Creating lists is just as easy and magical. Either select some text that is already on your page and hit ⌃⌘L turning that text into a list item. Hit that very same key combo and it will toggle list type. As happens with many other apps, when you move on to the next line, Composer will continue the list for you. Additionally, you can paste any text as a list, either bulleted or enumerated.
Other Smart Tidbits.
Besides the already mentioned options, you also have Paste As Blockquote. Selecting some text and hitting ⇧⌘B or ⇧⌘I will turn the text Bold or Italic respectively. Creating a Markdown formatted link is a simple matter of selecting text and pasting a URL.
Now while Composer is smart enough to aid you in creating properly formatted lists, tables and metadata, you may have some legacy text where that isn’t the case. Selecting that text and choosing Format>Cleanup Selected (List/Table/Metadata) will correct this.

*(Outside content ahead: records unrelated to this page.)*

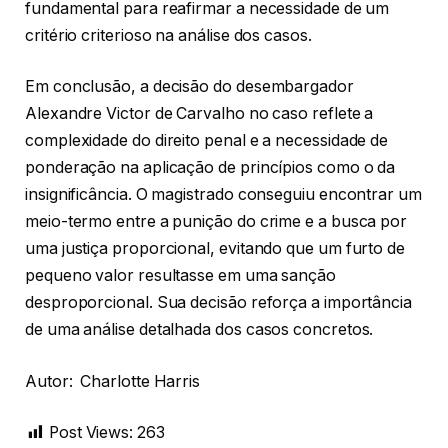
fundamental para reafirmar a necessidade de um
critério criterioso na análise dos casos.
Em conclusão, a decisão do desembargador
Alexandre Victor de Carvalho no caso reflete a
complexidade do direito penal e a necessidade de
ponderação na aplicação de princípios como o da
insignificância. O magistrado conseguiu encontrar um
meio-termo entre a punição do crime e a busca por
uma justiça proporcional, evitando que um furto de
pequeno valor resultasse em uma sanção
desproporcional. Sua decisão reforça a importância
de uma análise detalhada dos casos concretos.
Autor: Charlotte Harris
Post Views:
263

For those that prefer keyboard shortcuts over mousing around, Composer delivers. You can navigate between sections of your document, increase and decrease your selection ranging from word, line, paragraph or entire document and shift text up, down, left and right, all with a few keystrokes.
Import And Export.
Getting text in and out of Composer has clearly received as much thought and attention as did every other aspect of the app. Composer supports most text files (txt, md, mmd, ft, etc.) and additionally opens OPML outline files. When importing an OPML file, each node is a heading section and notes attached to a node are text under that specific section. This is without a doubt one of Composers “killer” features. It just makes it that much easier to get from brainstorm/outline to final text. OPML is also amongst the many export formats that Composer supports, as are MultiMarkdown Text Format, HTML, rtf, LaTex, PDF, Word and OpenOffice Document.
Exporting to PDF relies on Web Preview so you need to have it open in order to export to PDF.
As great as it’s been to work with Composer 2, there are a few minor quirks that I feel need to be ironed out, in order for it to reach awesomeness!
- Automatic Pairs – This s a great feature with a single flaw: when deleting the initial pair, the second remains. I would expect that when deleting the first pair the second be removed as happens in other apps with a similar feature.
- Info HUD – I would have liked to see was smarter info panel with a more consistent behaviour. Currently, metadata and ending # in headings are included in the word count. On the other hand, it doesn’t count the URL part in a link as an extra word (which is correct in my opinion).
- Preview – Live web preview also exhibits inconsistent behaviour when dealing with images. In some cases it shows the image correctly whereas in others it simple shows the dreaded blue question mark.
- Exporting – Both exporting to PDF and printing will retain text formatting of the current style which can sometimes lead to strange results (Solarized will render light text on a white document making it almost unreadable). This is not the case when exporting to rtf, doc, fodt or HTML. It would however make more sense to retain style of the preview when exporting to HTML.
As I stated in the beginning of this review, the wait was long but worthwhile. This is without a doubt an essential app to have in your tool belt if you work with MultiMarkdown. With smart editing features and extensive import/export options, it’s a steal at $11.99.